Je ne sais même pas si j’aurai le courage un jour de t’envoyer cette lettre ; les rouleaux précédents sont encore en ma possession. Peut-être cela vaut-il mieux ainsi, car s’il t’arrivait de me lire, sans doute penserais-tu que Marcus a perdu l’esprit. Je suis certain, cependant, que je ne suis pas un rêveur ; j’ai seulement tenté de chercher sur la terre autre chose que la pure vertu ou le seul plaisir des sens. Je reconnais qu’étant donné ma naissance, j’ai commis de nombreux excès du temps de ma jeunesse et que je n’ai jamais su trouver l’équilibre entre le renoncement et le plaisir. Tant mes veilles que mes jeûnes et mes exercices physiques à l’époque de l’école de Rhodes, tout chez moi fut un excès. Et mon amour pour toi, ô Tullia, a également été excessif, car il n’a jamais pu se rassasier de toi.

Mais, en dépit de tout, ne doute point qu’il y ait au fond de moi une force lucide et sereine qui m’interdit de me détruire. S’il n’y avait en moi ce vigile froidement attentif, je ne crois guère que j’aurais quitté Rome car, plutôt que de te perdre, j’aurais mille fois préféré perdre ma fortune ou ma vie. En traçant ces lignes, je sens mon esprit plus vif et alerte que jamais, car il cherche sans relâche à discerner la limite entre ce que mes yeux ont réellement vu et ce que j’ai seulement entendu dire.

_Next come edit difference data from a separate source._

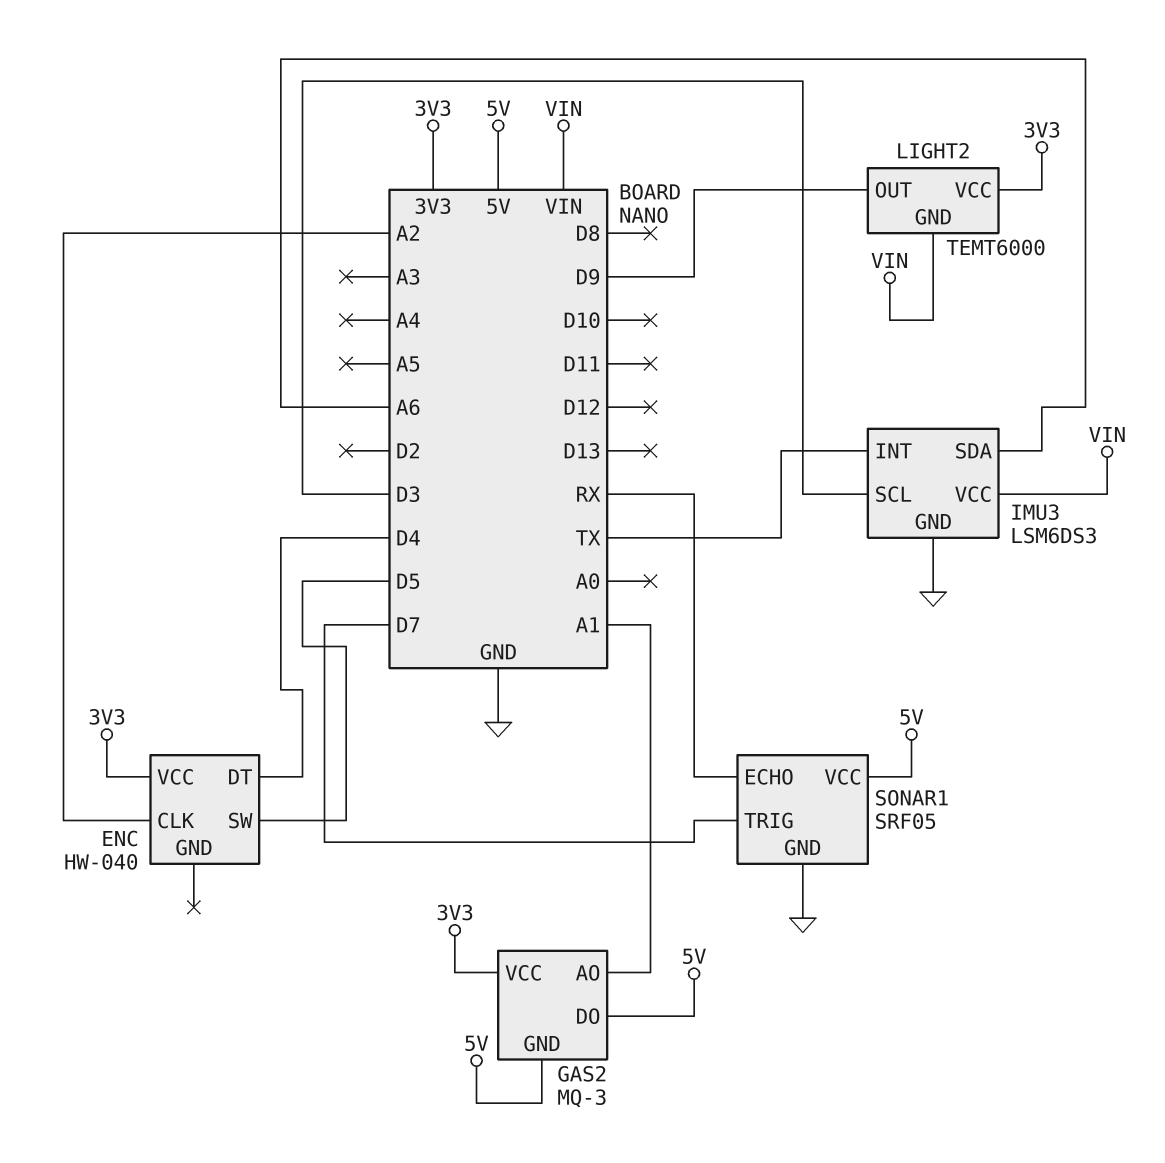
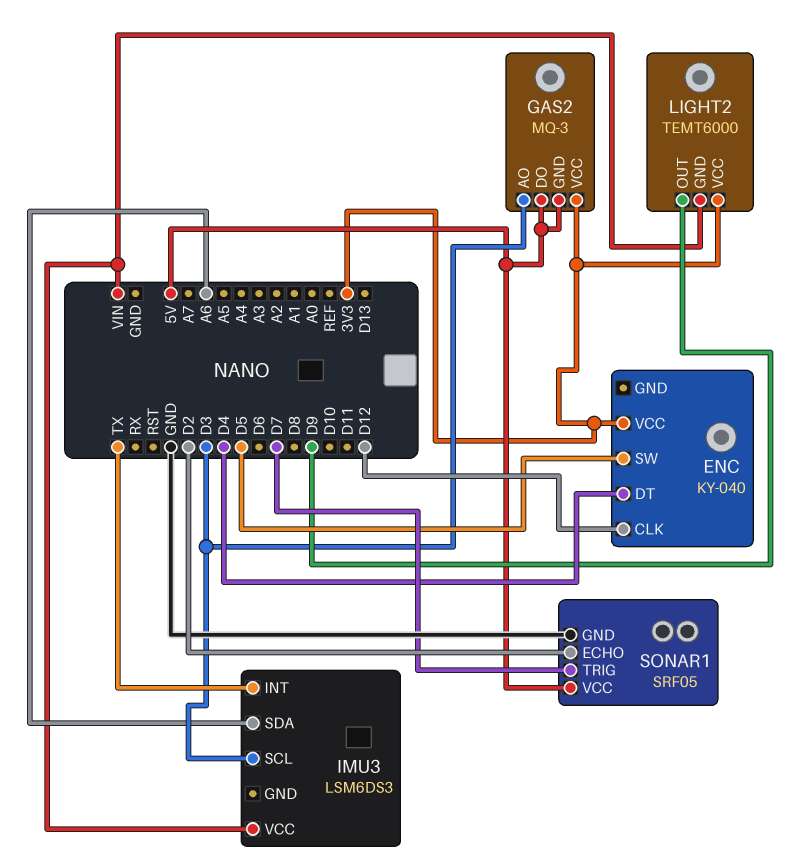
ENC: HW-040 -> KY-040
ENC pin CLK: A2 -> D12
GAS2 pin AO: A1 -> D3
IMU3 pin GND: GND -> none
SONAR1 pin ECHO: RX -> D2

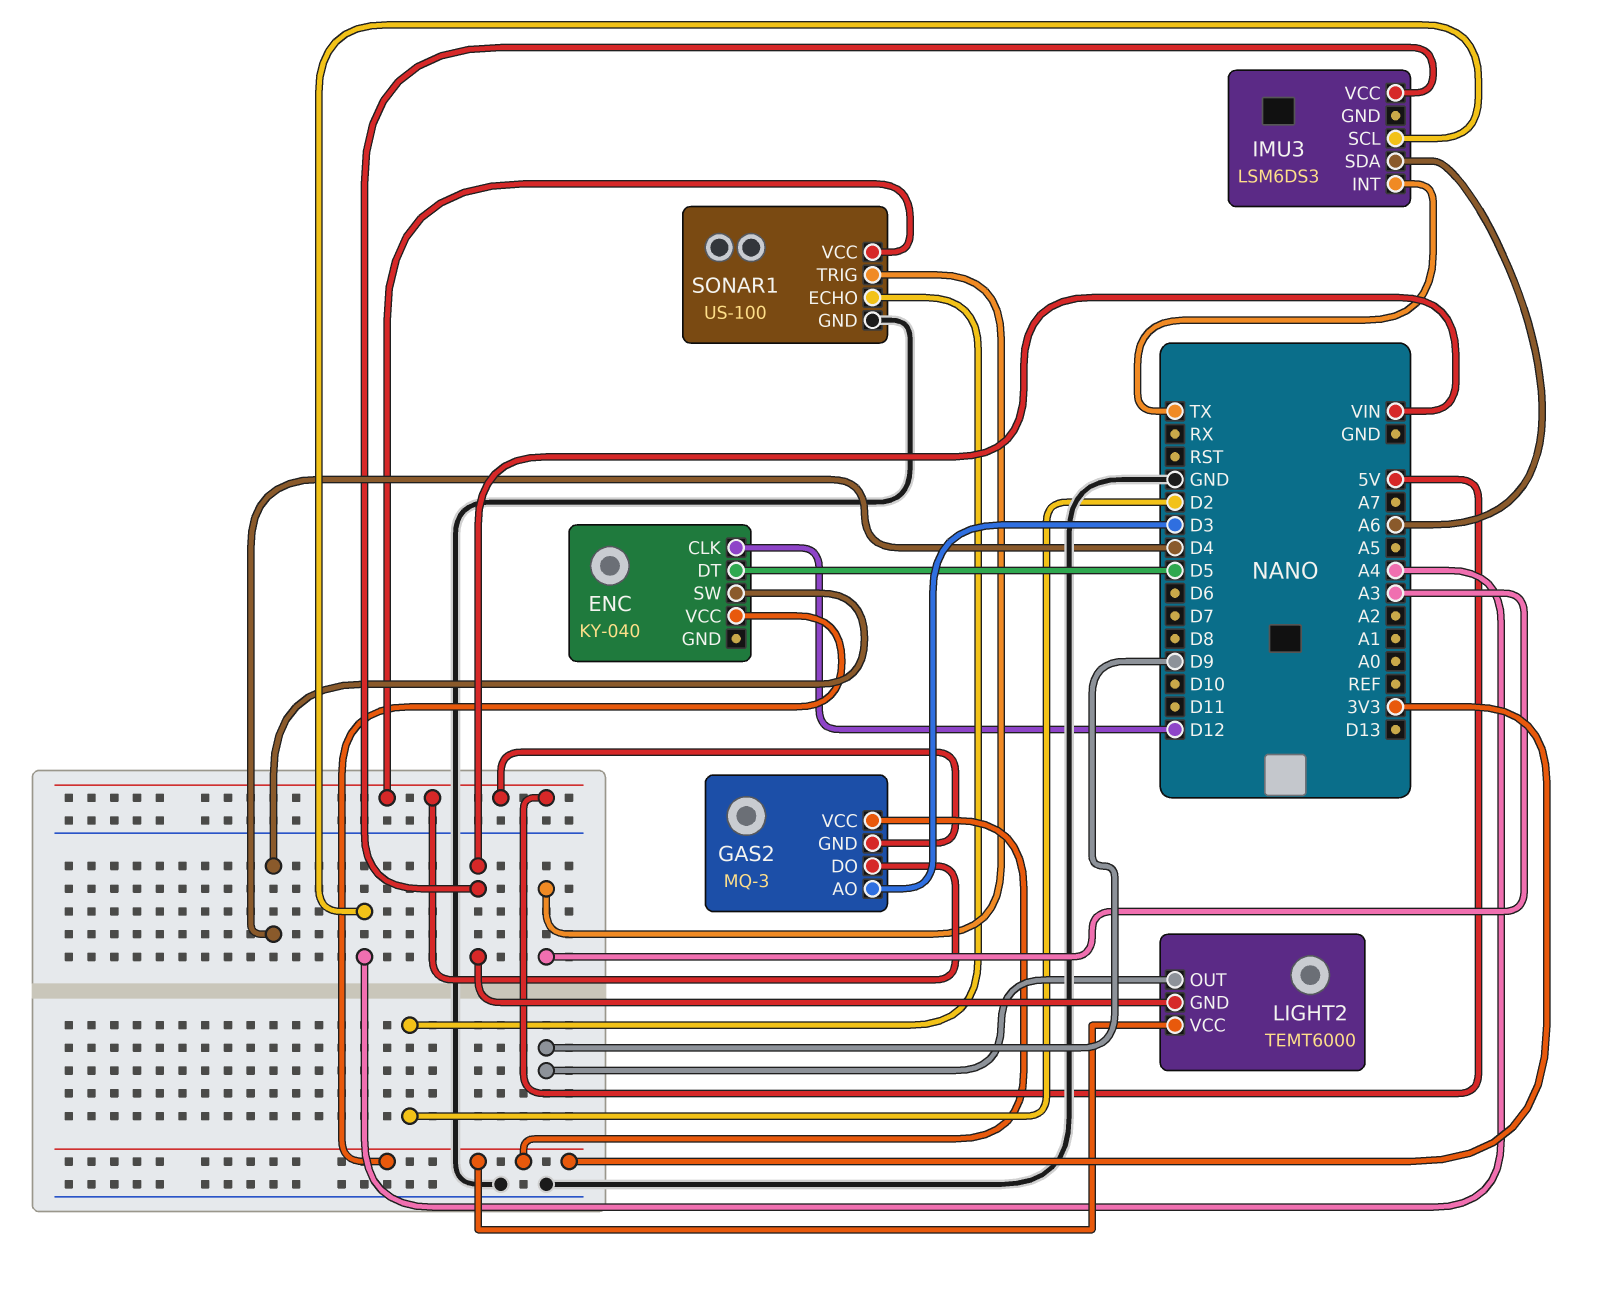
ENC pin DT: D4 -> D5
ENC pin SW: D5 -> D4
IMU3 pin SCL: D3 -> A4
SONAR1: SRF05 -> US-100
SONAR1 pin TRIG: D7 -> A3

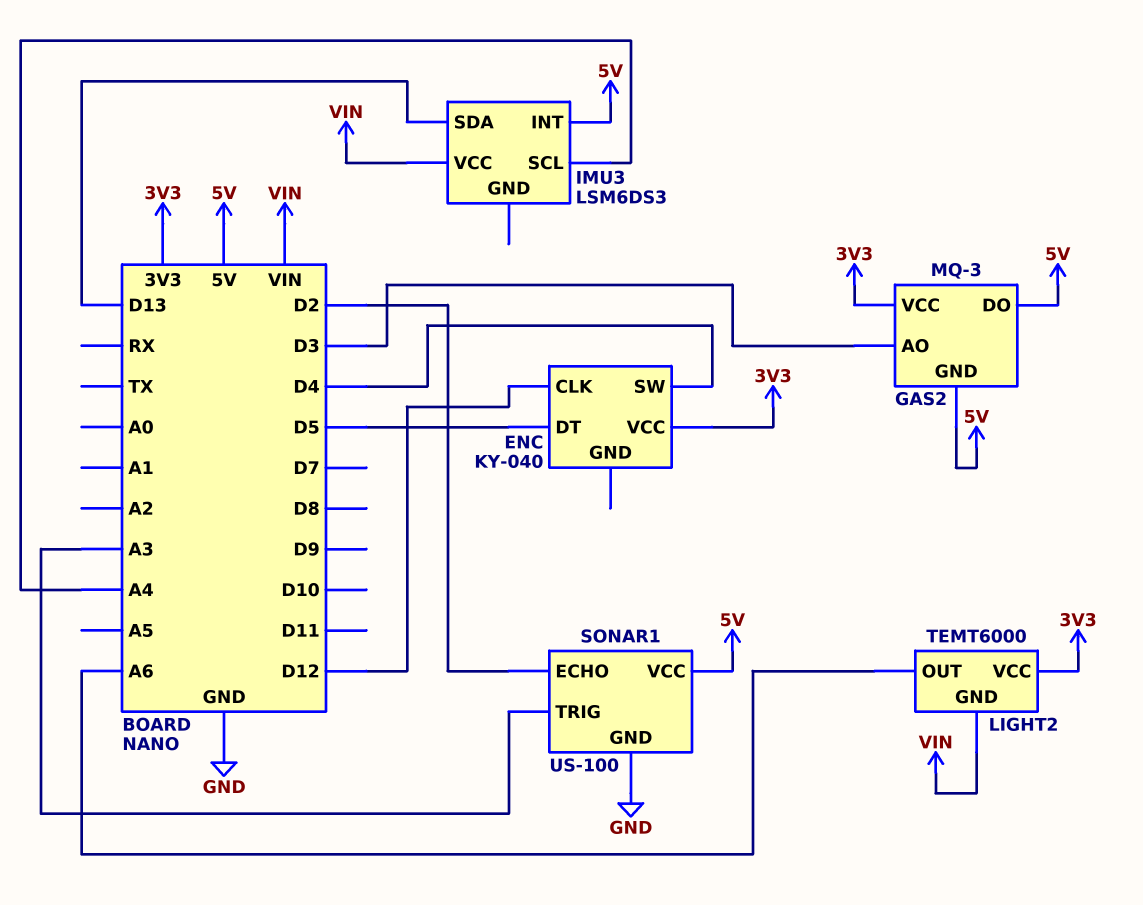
IMU3 pin INT: TX -> 5V
IMU3 pin SDA: A6 -> D13
LIGHT2 pin OUT: D9 -> A6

Il me semble indispensable de relater point par point tout ce que j’ai vécu, quand bien même jamais je n’enverrais cette lettre ; je noterai aussi les choses sans importance, car je ne saurais encore distinguer ce qui est important de ce qui ne l’est point. J’ai peut-être été le témoin de l’avènement d’un nouveau dieu ! Cela paraîtra totalement absurde aux yeux de tous ceux qui n’auront point vécu une expérience semblable mais, à supposer que je n’ai pas rêvé, ce qui aujourd’hui paraît dénué de sens peut demain s’en trouver chargé. En écrivant ces mots, je plaide à l’évidence pour excuser ma volubilité ! Mais si en vérité tout est bien arrivé, alors le monde va changer, il a déjà changé, et nous sommes au seuil d’une nouvelle ère.